#### [WHAT TO DO]
When the string "worn" occurs in a line of the records, show that line.

╭──

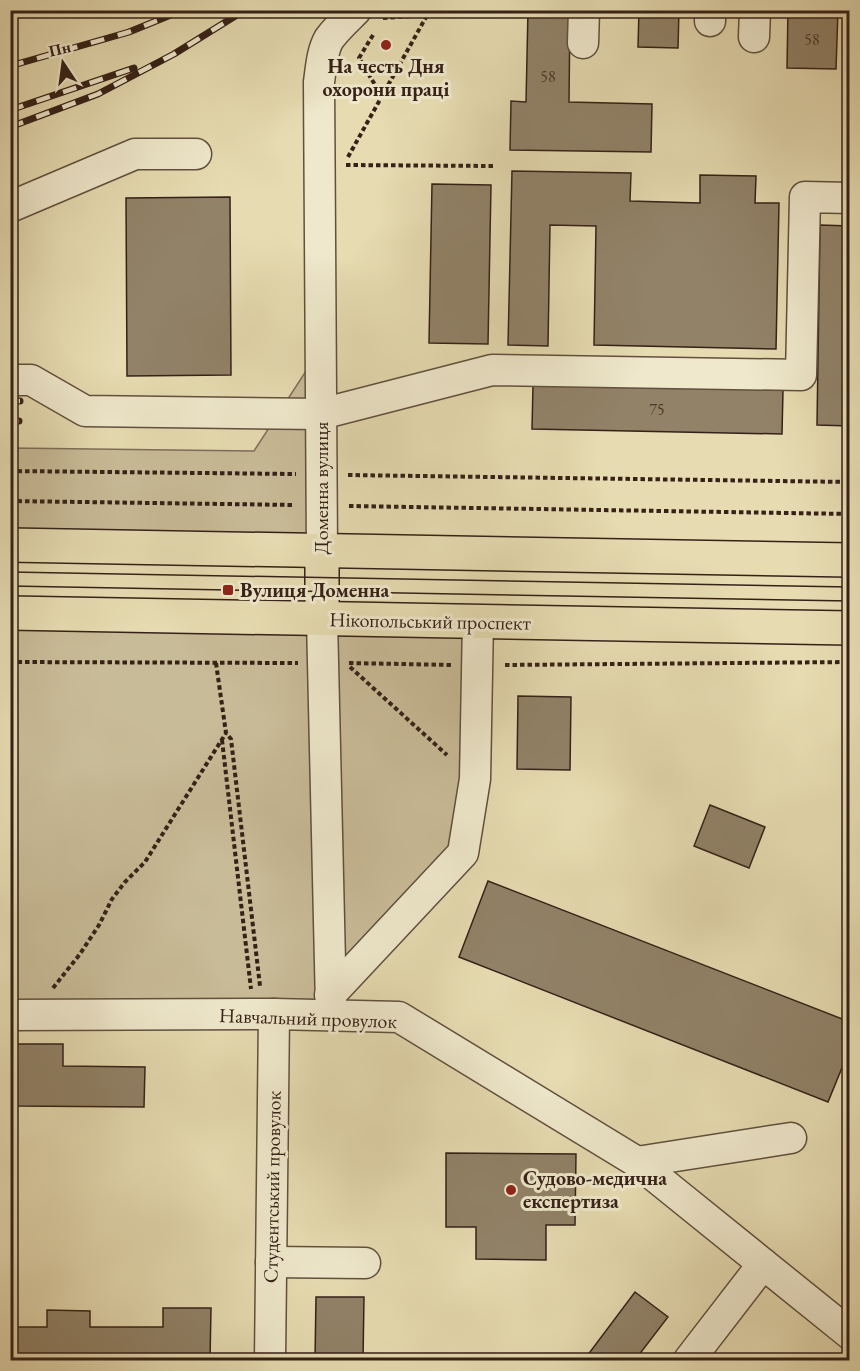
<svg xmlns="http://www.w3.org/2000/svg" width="860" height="1371" font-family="'EB Garamond',serif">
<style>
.green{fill:#c8bb97;stroke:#7e6e58;stroke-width:1.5}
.building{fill:#918268;stroke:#352118;stroke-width:1.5}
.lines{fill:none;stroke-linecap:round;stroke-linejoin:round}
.minor-casing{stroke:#61503e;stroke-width:33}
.major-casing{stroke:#352118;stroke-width:36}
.path{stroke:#352118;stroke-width:4;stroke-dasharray:4.5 3;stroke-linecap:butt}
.minor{stroke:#efe8cc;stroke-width:30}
.major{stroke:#e6dbb1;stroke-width:33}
.tram{stroke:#352118;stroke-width:1.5}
.rail-casing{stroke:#352118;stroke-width:7}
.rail{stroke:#efe8cc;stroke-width:4.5;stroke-dasharray:14;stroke-linecap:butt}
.poi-dot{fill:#8f2418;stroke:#efe8cc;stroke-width:2}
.labels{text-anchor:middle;stroke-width:6;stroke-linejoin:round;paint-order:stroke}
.number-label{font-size:16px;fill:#4c392c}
.poi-label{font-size:20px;font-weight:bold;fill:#352118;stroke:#efe8cc;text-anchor:start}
.street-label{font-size:20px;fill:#352118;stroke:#efe8cc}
</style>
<rect width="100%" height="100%" fill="#e6dbb1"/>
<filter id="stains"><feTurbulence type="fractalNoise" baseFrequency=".00333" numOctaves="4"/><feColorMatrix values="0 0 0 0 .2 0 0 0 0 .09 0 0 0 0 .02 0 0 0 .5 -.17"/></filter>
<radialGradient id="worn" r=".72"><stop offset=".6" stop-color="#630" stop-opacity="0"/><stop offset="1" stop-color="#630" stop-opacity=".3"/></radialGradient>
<g class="green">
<path d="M308 368 309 541 11 536V448L254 451Z"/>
<path d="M11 624 468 634 466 778 454 849 315 1005 11 1006Z"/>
</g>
<g class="building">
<path d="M528 10H570L569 102 652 104 651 152 510 150 511 101 526 102Z"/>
<path d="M639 10H679L678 48 638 47Z"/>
<path d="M788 10H838L836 69 787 68Z"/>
<path d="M512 171 631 173 630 201 700 203V175L756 176 755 203H779L776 349 594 345 596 226 550 225 548 346 508 345Z"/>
<path d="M432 184 491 185 488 344 429 343Z"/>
<path d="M230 197 231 375 127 376 126 198Z"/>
<path d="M820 225 850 226V426L817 425Z"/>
<path d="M533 385 783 390 782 434 532 429Z"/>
<path d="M518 696 571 697 570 770 517 769Z"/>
<path d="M710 805 765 827 749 868 694 846Z"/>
<path d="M488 881 850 1022V1048L828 1102 459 957Z"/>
<path d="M17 1044H63V1066L145 1067 144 1107 16 1106Z"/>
<path d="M446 1153 576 1154 575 1225H546V1260L476 1259V1227H446Z"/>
<path d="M635 1292 668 1317 635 1360H584Z"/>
<path d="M316 1297H364L363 1360H315Z"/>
<path d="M163 1308H211L210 1360H10V1327H47V1310L90 1311V1327H163Z"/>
</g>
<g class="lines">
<defs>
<g id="minor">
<path d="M710 21V10"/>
<path d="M754 37 755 10"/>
<path d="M583 43 584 10"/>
<path d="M10 207 135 154H196"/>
<path d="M10 380H31L85 411 321 414 492 370 801 375 805 197 850 198"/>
<path d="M322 551 319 82C321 68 322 51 329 39 336 29 347 19 356 10"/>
<path d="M322 619 331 1006"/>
<path d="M330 995 463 853 475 779 478 621"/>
<path d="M10 1015 274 1014 399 1017 637 1162 850 1334"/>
<path d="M637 1162 791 1138"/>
<path d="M271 1262 365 1263"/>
<path d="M270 1360 274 1014"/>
<path d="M689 1360 763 1264"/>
</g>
<g id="major">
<path d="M10 545 850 560"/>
<path d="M322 551V619"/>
<path d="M10 613 850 628"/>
</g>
</defs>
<use href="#minor" class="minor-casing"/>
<use href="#major" class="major-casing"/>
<g class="path">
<path d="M383 18 427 15"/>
<path d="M373 35 359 58 381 95"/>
<path d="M348 157 430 10"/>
<path d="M346 165 494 166"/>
<path d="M10 471 296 474"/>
<path d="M348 475 850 482"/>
<path d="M10 501 295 505"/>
<path d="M349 506 850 514"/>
<path d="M10 662 298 663"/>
<path d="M216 663 226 733 231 739 260 986"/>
<path d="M349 663 452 665"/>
<path d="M505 665 850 662"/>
<path d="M350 667 447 755"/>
<path d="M222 740 251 989"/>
<path d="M53 988 80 954 99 925 112 899 125 882 145 862 226 733"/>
</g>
<use href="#minor" class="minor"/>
<use href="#major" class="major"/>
<g class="tram">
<path d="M10 572 850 587"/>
<path d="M10 586 850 601"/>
</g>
<defs>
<g id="rail">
<path d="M10 66 129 32 183 10"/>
<path d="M10 110 134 68"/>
<path d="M10 127 98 94 174 54 245 10"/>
<path d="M10 401H20"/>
<path d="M10 421H19"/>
</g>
</defs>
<use href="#rail" class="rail-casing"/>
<use href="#rail" class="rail"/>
</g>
<g class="poi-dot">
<circle cx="386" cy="45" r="6"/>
<rect x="222" y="584" width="12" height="12" rx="3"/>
<circle cx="511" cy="1190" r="6"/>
</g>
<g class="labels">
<g class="number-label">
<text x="812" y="45">58</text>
<text x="548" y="82">58</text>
<text x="657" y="415">75</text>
</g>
<g class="poi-label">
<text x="386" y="73" text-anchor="middle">На честь Дня<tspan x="386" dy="23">охорони праці</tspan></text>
<text x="240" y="597">Вулиця Доменна</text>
<text x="523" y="1185">Судово-медична<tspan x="523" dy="23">експертиза</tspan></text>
</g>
<g class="street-label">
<text transform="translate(321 488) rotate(-90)" y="7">Доменна вулиця</text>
<text transform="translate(430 621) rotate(1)" y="7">Нікопольський проспект</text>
<text transform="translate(308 1018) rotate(2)" y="7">Навчальний провулок</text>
<text transform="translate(272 1187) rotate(-89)" y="7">Студентський провулок</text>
</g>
</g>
<rect width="860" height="1371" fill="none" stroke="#e6dbb1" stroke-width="36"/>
<rect x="12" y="12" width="836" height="1347" fill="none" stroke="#352118" stroke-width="3"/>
<rect x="18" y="18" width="824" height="1335" fill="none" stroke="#352118" stroke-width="1.5"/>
<g transform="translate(63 63) rotate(347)" stroke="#efe8cc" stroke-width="4.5" paint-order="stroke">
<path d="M0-4.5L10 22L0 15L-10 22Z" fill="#352118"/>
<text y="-9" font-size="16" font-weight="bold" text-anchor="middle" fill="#352118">Пн</text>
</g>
<rect width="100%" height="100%" filter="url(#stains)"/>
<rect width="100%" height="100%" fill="url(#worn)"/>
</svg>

╰──

#### [TASK OUTPUT]
<radialGradient id="worn" r=".72"><stop offset=".6" stop-color="#630" stop-opacity="0"/><stop offset="1" stop-color="#630" stop-opacity=".3"/></radialGradient>
<rect width="100%" height="100%" fill="url(#worn)"/>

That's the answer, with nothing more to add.